Pertence ao Código de Processo Penal (DL n.º 78/87, de 17 de Fevereiro)
Este artigo regula como os peritos devem apresentar as conclusões do seu trabalho num processo penal. Após realizar a perícia, os peritos elaboram um relatório onde descrevem e justificam as suas respostas e conclusões. Este relatório pode ser ditado imediatamente após a perícia ou elaborado posteriormente, com um prazo máximo de 60 dias (extensível por mais 30 dias em casos complexos). Qualquer interveniente no processo — juiz, arguido, assistente, partes civis e consultores técnicos — pode solicitar esclarecimentos sobre o relatório. Quando há vários peritos e discordam entre si, cada um apresenta o seu próprio relatório. Em perícias colegiais, pode existir opinião maioritária e minoritária. O artigo também permite que o juiz autorize a apresentação tardia do relatório se o resultado não for essencial para decidir sobre a acusação.
Após análise de vestígios recolhidos numa cena de crime, o perito criminalistista deve apresentar um relatório descrevendo as análises realizadas e as conclusões tiradas. Se não conseguir terminar em 60 dias, pede prorrogação.
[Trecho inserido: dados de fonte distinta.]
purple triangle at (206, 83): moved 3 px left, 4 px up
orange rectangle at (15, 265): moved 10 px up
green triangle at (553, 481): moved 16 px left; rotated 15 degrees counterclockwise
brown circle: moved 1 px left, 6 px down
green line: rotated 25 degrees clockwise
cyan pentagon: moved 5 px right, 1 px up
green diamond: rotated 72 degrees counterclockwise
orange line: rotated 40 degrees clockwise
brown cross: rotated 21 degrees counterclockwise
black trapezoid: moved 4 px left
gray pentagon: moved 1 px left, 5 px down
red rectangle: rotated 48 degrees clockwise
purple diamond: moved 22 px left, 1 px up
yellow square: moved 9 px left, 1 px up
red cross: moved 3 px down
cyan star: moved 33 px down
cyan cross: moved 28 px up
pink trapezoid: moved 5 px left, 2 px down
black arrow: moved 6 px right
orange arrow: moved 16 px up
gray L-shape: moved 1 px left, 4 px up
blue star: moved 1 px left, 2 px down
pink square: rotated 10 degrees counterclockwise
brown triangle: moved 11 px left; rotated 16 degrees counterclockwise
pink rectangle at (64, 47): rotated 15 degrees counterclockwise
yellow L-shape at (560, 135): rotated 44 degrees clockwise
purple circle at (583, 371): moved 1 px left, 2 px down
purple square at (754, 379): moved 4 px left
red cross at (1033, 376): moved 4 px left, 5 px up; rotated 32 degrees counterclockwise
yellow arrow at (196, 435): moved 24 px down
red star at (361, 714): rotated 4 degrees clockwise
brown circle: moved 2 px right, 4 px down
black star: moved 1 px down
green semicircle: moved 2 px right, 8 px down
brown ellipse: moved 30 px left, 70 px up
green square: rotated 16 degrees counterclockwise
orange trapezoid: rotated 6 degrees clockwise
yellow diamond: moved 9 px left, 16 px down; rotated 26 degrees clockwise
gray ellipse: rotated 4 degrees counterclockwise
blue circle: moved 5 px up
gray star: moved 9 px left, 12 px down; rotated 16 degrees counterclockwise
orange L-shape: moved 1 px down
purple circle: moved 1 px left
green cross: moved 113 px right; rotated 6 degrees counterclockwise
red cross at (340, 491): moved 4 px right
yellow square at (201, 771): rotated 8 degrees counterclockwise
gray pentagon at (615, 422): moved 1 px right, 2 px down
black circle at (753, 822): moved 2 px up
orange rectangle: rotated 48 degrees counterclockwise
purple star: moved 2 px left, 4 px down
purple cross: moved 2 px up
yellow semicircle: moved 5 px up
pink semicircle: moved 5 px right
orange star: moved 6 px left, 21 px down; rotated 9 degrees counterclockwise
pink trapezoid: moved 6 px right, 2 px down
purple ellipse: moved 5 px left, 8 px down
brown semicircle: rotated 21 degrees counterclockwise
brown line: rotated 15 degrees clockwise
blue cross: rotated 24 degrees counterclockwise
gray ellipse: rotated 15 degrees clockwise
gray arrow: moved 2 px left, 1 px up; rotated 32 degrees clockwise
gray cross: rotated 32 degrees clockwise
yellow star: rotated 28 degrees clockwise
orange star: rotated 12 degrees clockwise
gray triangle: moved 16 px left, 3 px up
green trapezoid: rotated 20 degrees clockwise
O juiz, o arguido e a defesa podem questionar os métodos e as conclusões do perito antes do julgamento.
Dois peritos psiquiatras avaliam a imputabilidade do arguido e chegam a conclusões diferentes. Em vez de um relatório único, cada perito apresenta o seu próprio relatório com as suas conclusões justificadas. O tribunal apreciará ambas as posições durante o julgamento.
Uma análise genética num crime sexual é particularmente complexa e não consegue ficar pronta em 60 dias. Os peritos requerem prorrogação fundamentada por mais 30 dias, que o tribunal autoriza. O relatório é entregue dentro do novo prazo.